Akad perkawinan dalam hukum Islam bukanlah perkara perdata semata, melainkan ikatan suci (mitsaqan ghalidzan). Namun jika antara suami isteri selalu terjadi perselisihan yang tak terhindarkan dan sudah berusaha berdamai tetapi tidak berhasil, jalan keluarnya adalah dengan perceraian. Perceraian merupakan jalan akhir yang harus ditempuh dalam penyelesaian perselisihan dan kemelut rumah tangga Jika diamati, aturan-aturan fiqh berkenaan dengan talak, terkesan seolah-olah memberikan kekuasaan yang terlalu besar pada laki-laki.
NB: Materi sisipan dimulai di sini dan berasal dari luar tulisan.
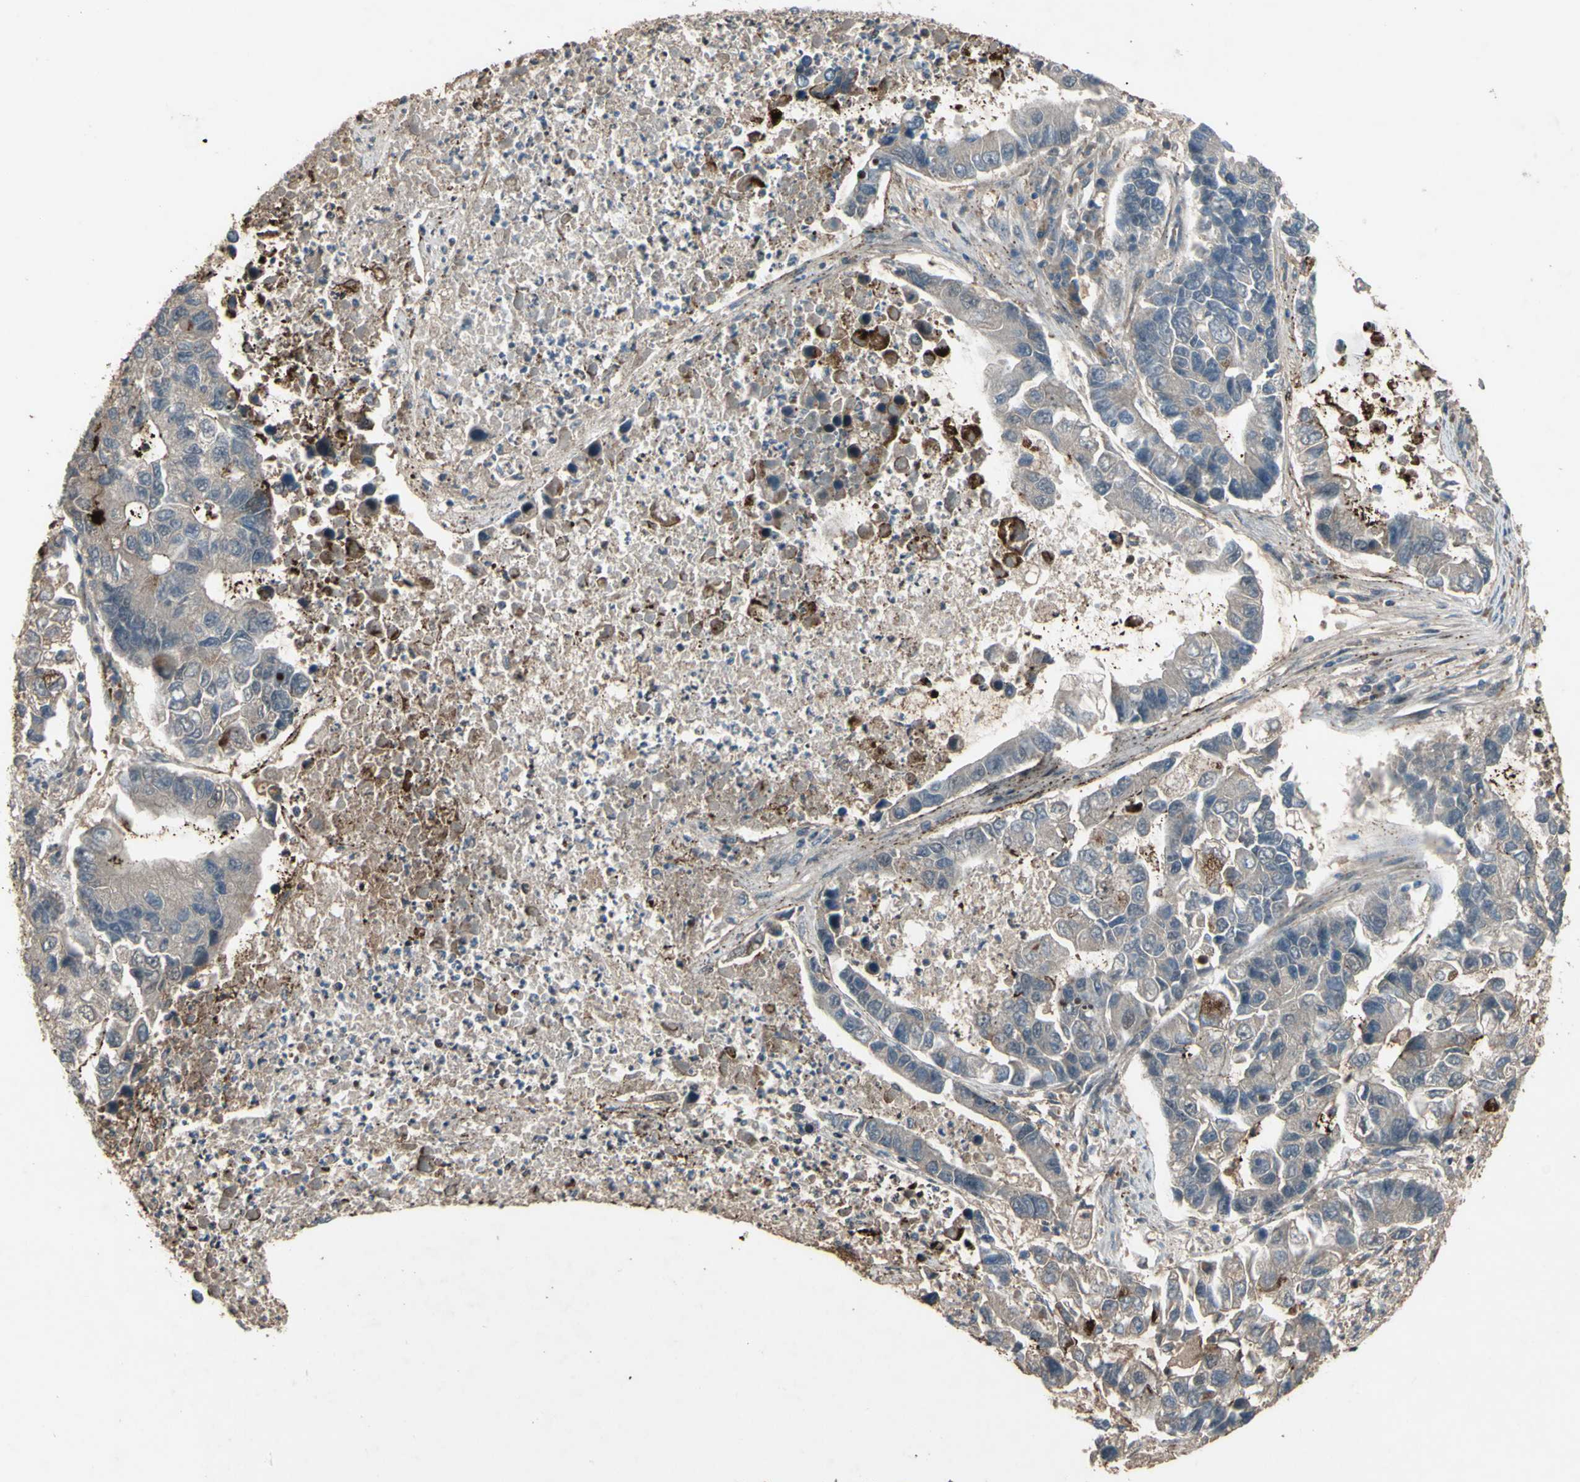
{"staining": {"intensity": "weak", "quantity": "25%-75%", "location": "cytoplasmic/membranous"}, "tissue": "lung cancer", "cell_type": "Tumor cells", "image_type": "cancer", "snomed": [{"axis": "morphology", "description": "Adenocarcinoma, NOS"}, {"axis": "topography", "description": "Lung"}], "caption": "Lung cancer stained with a brown dye demonstrates weak cytoplasmic/membranous positive positivity in about 25%-75% of tumor cells.", "gene": "SHROOM4", "patient": {"sex": "female", "age": 51}}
Walaupun perceraian merupakan urusan pibadi, baik atas kehendak bersama ataupun kehendak salah satu pihak yang seharusnya tidak perlu adanya campur tangan dari pemerintah, namun untuk menghindari tindakan sewenang-wenang terutama dari pihak suami dan juga demi kepastian hukum, maka perceraian harus melalui lembaga Pengadilan, seperti yang dikehendaki Undang-undang No. 1 Tahun 1974 tentang Perkawinan, Undang-undang No. 3 Tahun 2006 tentang Peradilan Agama dan Kompilasi Hukum Islam (KHI), hal tersebut merupakan keberanjakan fiqh dari fiqh klasik ke fiqh modern (hukum perkawinan). Dengan perspektif seperti inilah, hukum Islam sejatinya merupakan salah satu ruang ekspresi pengalaman agama dalam kehidupan orang Muslim.